On 20/10/2016 15:12, Alan DeKok wrote:
Those two identities don't have to be related in any way whatsoever.
Exactly. So I'm intentionally demonstrating the case where they are different; a potential attacker can choose whichever outer identity they like.
Note how I've chosen "steve" as the anonymous identity. "steve" isn't really an "anonymous" identity. For a discussion of anonymous identities, see my RFC:
https://tools.ietf.org/html/rfc7542#section-2.4 Yes I know. An attacker can choose whichever identity they like. Even the stock Android client lets you enter whichever "anonymous" identity you like; no special tools required.
What happens is that is in the second Access-Challenge response, steve's attributes are returned: Which is what you told it to do. It's what the default config tells it to do. I was surprised. It does not seem like desirable default behaviour: specifically, an unauthorized user being able to generate RADIUS reply attributes which belong to some other user.
It's clearly wrong to return steve's authorization attributes, since we've not authenticated at all (and certainly not as steve) - although since this only an Access-Challenge, hopefully the NAS will ignore them. The EAP exchange does complete successfully. See the comments in the raddb/sites-available/default. Look for "Access-Challenge". The documentation describes the problem, and shows how to fix it.
I had read that already. It says that "older configurations" had this problem, and it is commented out. The implication is that the current configuration *doesn't* have this problem. But I see this behaviour with the current sample configuration which is supplied with freeradius 3.0.12.
My other concern is that it does an unnecessary database lookup for "steve" - actually the live config which started this investigation is an LDAP one, which is how I noticed this.
Now, the default site has in its authorize section:
eap { ok = return }
But at this step we're getting "updated". So it looks like it would be reasonable to change this to:
eap { ok = return updated = return } It depends. Given the stable nature of 3.0, I'm inclined to leave it.
Do you mean leave the sample config as-is, or leave the behaviour of the rlm_eap module as-is? Would you say rlm_eap is behaving as intended by returning 'updated' for this particular step of the exchange?
... and this does seem to work. But I wonder why it's done this way in the default config. Is this a mistake, or this there some subtle point I am missing? Other peoples systems may behave differently from yours. So I'm inclined to leave the current configuration. Well, obviously people's configs are different, but if they copy-pasted this part of eap config then they should behave the same.
This seems to be an under-documented area of freeradius. For example: http://wiki.freeradius.org/modules/Rlm_eap /usr/share/doc/freeradius-3.0.11/modules/rlm_eap I couldn't find any reference to return codes, or "ok" or "updated", in either of these.
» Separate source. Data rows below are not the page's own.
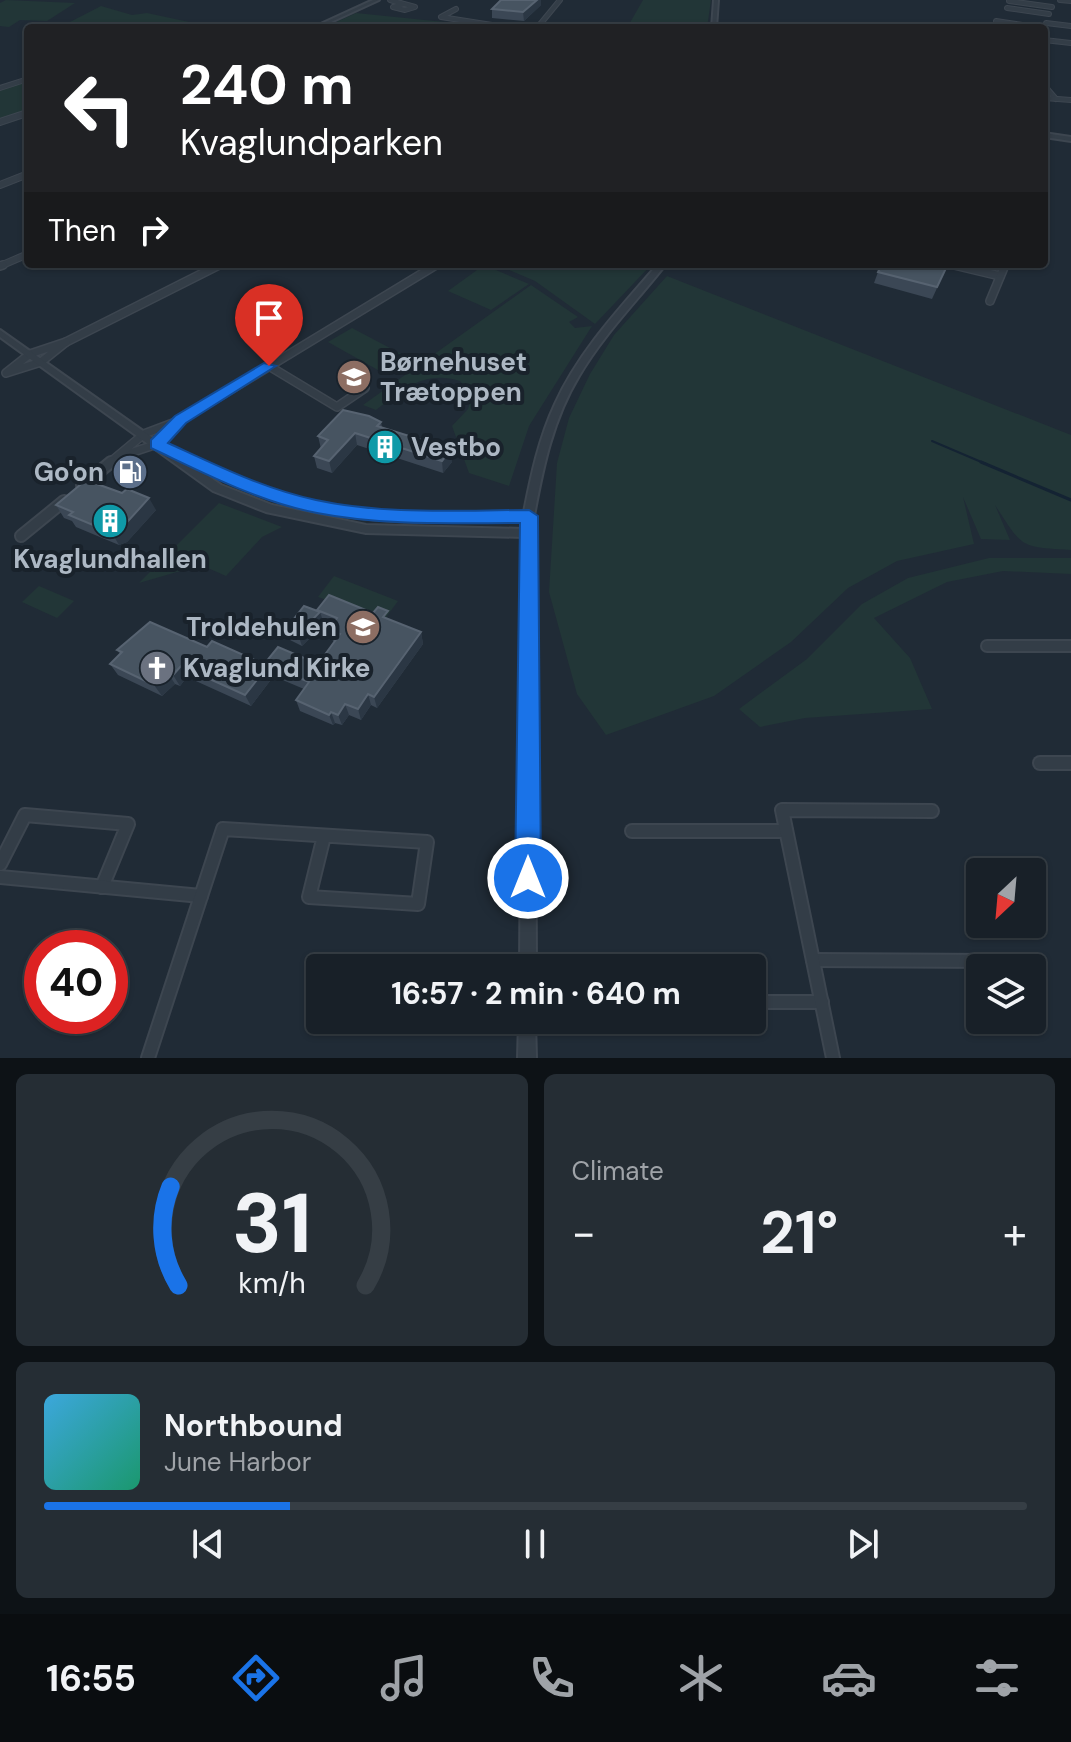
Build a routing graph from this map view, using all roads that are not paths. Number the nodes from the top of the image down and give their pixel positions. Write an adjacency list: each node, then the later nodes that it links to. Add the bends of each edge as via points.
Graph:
1 (375, 0): 17 (street)
2 (390, 0): 3 (street)
3 (409, 0)
4 (560, 0): 19 (street)
5 (716, 0): 20 (street)
6 (1054, 0): 10 (street)
7 (1060, 0): 9 (street)
8 (1009, 1): 10 (street)
9 (1071, 1)
10 (1052, 7): 13 (street)
11 (1007, 8): 13 (street)
12 (456, 9): 16 (street, via 441,17)
13 (1049, 14): 22 (street)
14 (481, 18): 16 (street)
15 (996, 21): 21 (street)
16 (476, 22): 18 (street)
17 (323, 24)
18 (488, 24)
19 (540, 24)
20 (714, 24)
21 (1025, 24)
22 (1045, 24)
23 (1048, 26): 24 (street)
24 (1071, 26)
25 (1048, 40): 26 (street)
26 (1069, 43): 27 (street)
27 (1071, 50)
28 (24, 80): 29 (street)
29 (0, 88)
30 (1048, 90): 32 (street)
31 (1048, 98): 32 (street)
32 (1056, 99): 33 (street)
33 (1071, 100)
34 (24, 114): 35 (street)
35 (0, 122)
36 (1048, 136): 37 (street)
37 (1071, 139)
38 (24, 176): 39 (street)
39 (0, 185)
40 (24, 256): 41 (street)
41 (0, 266)
42 (213, 268): 50 (street)
43 (430, 268): 53 (street)
44 (658, 268): 60 (street, via 603,330 560,397 538,461)
45 (967, 268): 47 (street)
46 (1003, 268): 47 (street)
47 (1000, 276): 48 (street)
48 (990, 301)
49 (0, 333): 51 (street)
50 (66, 342): 51 (street); 52 (street)
51 (30, 354): 52 (street); 54 (street)
52 (41, 362): 54 (street); 57 (street)
53 (269, 366): 55 (street, via 337,407); 56 (street)
54 (3, 375)
55 (365, 388)
56 (181, 420): 57 (street); 58 (street)
57 (144, 434): 58 (street); 59 (street)
58 (162, 447): 59 (street); 60 (street, via 243,484 315,506 386,516); 61 (street, via 217,488 321,522 408,532)
59 (121, 457): 62 (street)
60 (529, 516): 61 (street)
61 (529, 533): 75 (street)
62 (21, 536)
63 (987, 646): 64 (street)
64 (1071, 646)
65 (1040, 763): 66 (street)
66 (1071, 763)
67 (932, 811): 69 (street, via 782,810)
68 (632, 831): 69 (street)
69 (786, 831): 76 (street)
70 (324, 836): 70 (street, via 309,897 418,904 427,842); 74 (street, via 223,829)
71 (0, 864): 73 (street, via 25,815 128,824)
72 (0, 877): 73 (street)
73 (102, 887): 74 (street)
74 (201, 896): 81 (street)
75 (528, 954)
76 (813, 960): 77 (street); 79 (street)
77 (966, 961)
78 (766, 1002): 79 (street)
79 (822, 1002): 83 (street)
80 (527, 1034): 82 (street)
81 (148, 1058)
82 (527, 1058)
83 (833, 1058)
We will be fixing all of this in v4. Not by accident, but by design.
Under what circumstances does rlm_eap return "updated" instead of "ok"? I want to be sure that there's no security impact by dropping out of the authorize section at this point, for example if someone uses a non-tunneled version of EAP like EAP-TLS or EAP-PWD. That's what tests are for. The server comes with configuration files for eapol_test (see src/tests/eap*.conf).
I can't see any tests which exercise the individual modules and check their return codes under different scenarios. I can see high-level tests exercise the general behaviour ("does radclient return 0?"). I'm not sure it actually checks the returned RADIUS attributes at each stage of the exchange, nor scenarios which require a reject rather than an accept. But that's just from a cursory scan of the scripts. Anyway, I'm not necessarily saying that the module behaviour is wrong. What I am saying is: * the module returns different return values at different parts of the EAP exchange, and this appears to be undocumented * the sample config doesn't take this into consideration, and ends up sometimes dropping through to later parts of the outer config part-way through the EAP exchange (but not every time) In fact, it explicitly says: # The EAP module returns "ok" if it is not yet ready to # authenticate the user. The configuration below checks for # that code, and stops processing the "authorize" section if # so. # # Any LDAP and/or SQL servers will not be queried for the # initial set of packets that go back and forth to set up # TTLS or PEAP. which means I think I was right to expect that eap { ok = return } would catch everything except the end of the exchange. * therefore, the sample config could be improved to match the description (or the rlm_eap behaviour changed to return "ok", but that's a matter for you) IMO freeradius's configurable failover mechanism is subtle at the best of times, so robust sample configs are especially helpful. Regards, Brian.